Mathworks support helped me to identify the cause of the issue. My application uses boost 1.55, but Matlab uses 1.49. There was a clash between those dependencies that was solved by adding an additional external dependencies directory path.
-Wl,-rpath={matlab path}/bin/glnxa64
I tried to reproduce the error with a simple example, but I don't see the problem.

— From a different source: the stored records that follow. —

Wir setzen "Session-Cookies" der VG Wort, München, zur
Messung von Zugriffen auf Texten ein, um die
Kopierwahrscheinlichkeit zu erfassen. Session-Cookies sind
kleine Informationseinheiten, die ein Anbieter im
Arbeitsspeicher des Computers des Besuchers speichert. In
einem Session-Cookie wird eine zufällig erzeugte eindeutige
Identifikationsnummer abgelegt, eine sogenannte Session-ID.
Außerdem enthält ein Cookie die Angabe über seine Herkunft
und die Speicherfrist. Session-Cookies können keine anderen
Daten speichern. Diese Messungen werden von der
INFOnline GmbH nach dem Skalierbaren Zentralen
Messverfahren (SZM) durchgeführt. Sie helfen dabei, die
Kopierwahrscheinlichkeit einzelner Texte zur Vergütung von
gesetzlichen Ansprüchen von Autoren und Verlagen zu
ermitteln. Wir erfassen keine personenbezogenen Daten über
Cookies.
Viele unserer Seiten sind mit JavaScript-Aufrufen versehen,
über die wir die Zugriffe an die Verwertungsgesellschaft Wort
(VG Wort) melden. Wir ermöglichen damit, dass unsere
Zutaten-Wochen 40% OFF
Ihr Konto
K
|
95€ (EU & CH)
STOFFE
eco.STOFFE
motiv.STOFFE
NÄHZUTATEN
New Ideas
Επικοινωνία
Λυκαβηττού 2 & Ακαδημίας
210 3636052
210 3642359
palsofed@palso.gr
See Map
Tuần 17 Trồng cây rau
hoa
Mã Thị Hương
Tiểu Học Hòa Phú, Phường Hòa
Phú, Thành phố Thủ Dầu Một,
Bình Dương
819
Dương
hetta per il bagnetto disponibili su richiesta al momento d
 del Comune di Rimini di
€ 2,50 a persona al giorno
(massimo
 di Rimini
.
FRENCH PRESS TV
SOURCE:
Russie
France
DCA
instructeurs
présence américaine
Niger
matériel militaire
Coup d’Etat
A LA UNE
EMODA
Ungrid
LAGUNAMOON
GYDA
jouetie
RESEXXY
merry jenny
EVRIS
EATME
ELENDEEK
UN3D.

Here is my code:
test_mat_api.cpp
#include "mat.h"
#include <algorithm>
int main()
{
// output MAT-file
MATFile *pmat = matOpen("out.mat", "w");
// create a scalar struct array with two fields
const char *fieldnames[2] = {"a", "b"};
mxArray *s = mxCreateStructMatrix(1, 1, 2, fieldnames);
// fill struct fields
for (mwIndex i=0; i<2; i++) {
// 10x1 vector
mxArray *arr = mxCreateDoubleMatrix(10, 1, mxREAL);
double *x = mxGetPr(arr);
std::fill(x, x+10, i);
// assign field
mxSetField(s, 0, fieldnames[i], arr);
}
// write struct to MAT-file
matPutVariable(pmat, "my_struct", s);
// cleanup
mxDestroyArray(s);
matClose(pmat);
return 0;
}
First I compile the standalone program:
>> mex -client engine -largeArrayDims test_map_api.cpp
Next I run the executable:
>> !test_map_api.exe
Finally I load the created MAT-file in MATLAB:
>> whos -file out.mat
Name Size Bytes Class Attributes
my_struct 1x1 512 struct
>> load out.mat
>> my_struct
my_struct =
a: [10x1 double]
b: [10x1 double]
>> (my_struct.b)'
ans =
1 1 1 1 1 1 1 1 1 1
So everything runs successfully (I'm using MATLAB R2014a on Windows x64).